Horan emigrates to Australia with his parents and siblings as a small child. In Melbourne, he attends Bell Street School in Fitzroy and forms a friendship with Jack Blackham. Blackham encourages in Horan a love of cricket. Horan makes his first-class debut for Victoria in the 1874-1875 season.

The first of only two players born in Ireland to play Test cricket for Australia, Horan is the leading batsman in the colony of Victoria during the pioneering years of international cricket. He plays for Australia in the game against England subsequently designated as the first Test match, before touring England with the first representative Australian team, in 1878. Four years later, he tours England for the second time and plays in the famed Ashes Test match at The Oval.

An aggressive middle-order batsman renowned for his leg side play, Horan supplements his batting by bowling medium-pace in the roundarm style common to his era, and once captures six wickets in a Test match innings. During a season disrupted by financial disputes and a strike by leading players, he captains Australia in two Test matches of the 1884–85 Ashes series, but loses both games. Horan’s form peaks between the ages of 26 and 29 when he scores seven of his eight first-class centuries, including a score of 124 in a Test match on his home ground at the Melbourne Cricket Ground in January 1882.

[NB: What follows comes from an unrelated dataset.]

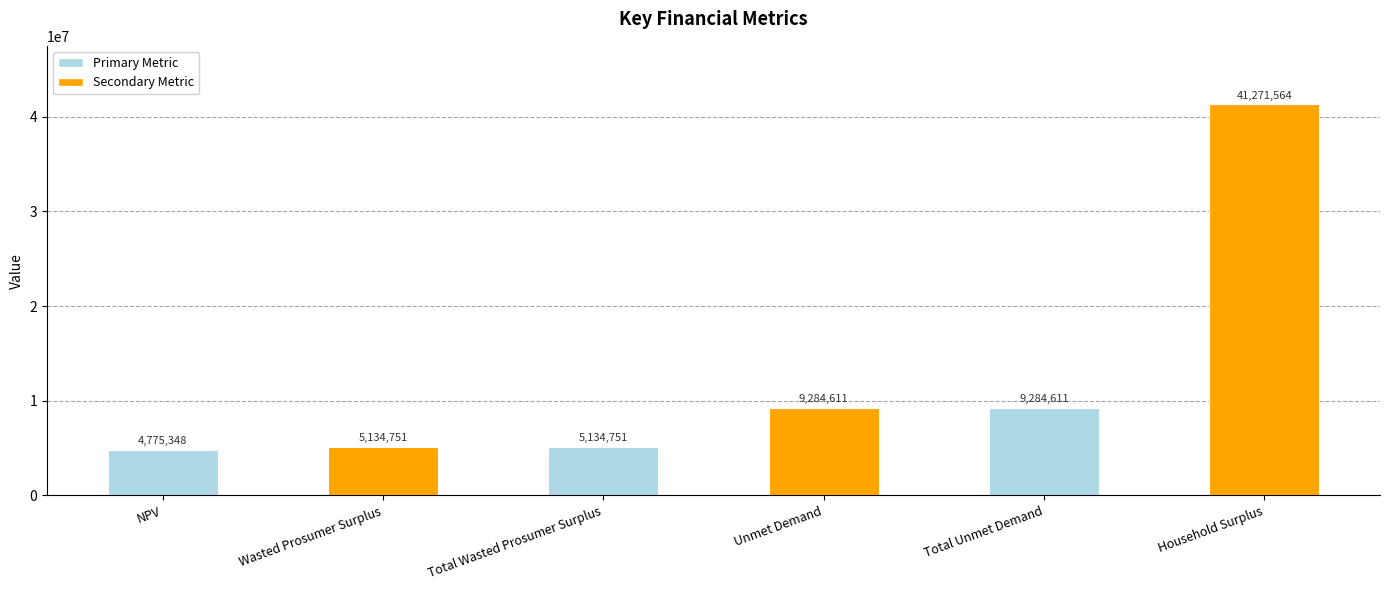

At which label does the data first exceed 9284610?

Unmet Demand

In 1879, Horan begins writing a weekly newspaper column that continues until his death 37 years later. He establishes himself as the first Australian cricket writer who has played the game at the highest level, thus paving the way for many players to enter the media. Bill O’Reilly, the noted Australian player-writer of the twentieth century, describes him as, “the cricket writer par excellence.”

Horan’s documentation of the early years of Australian cricket are the basis for many works on the subject. Gideon Haigh writes that any, “serious scholar in the field…should probably acquaint himself with Tom Horan.” An anthology of his articles is published for the first time in 1989 when he is posthumously inducted into the Sport Australia Hall of Fame for his writing. In part, his citation reads, “…it was as the first nationally known cricket writer that he made his major contribution to the game.”

Thomas Patrick Horan dies on April 16, 1916, in Malvern, Victoria, Australia.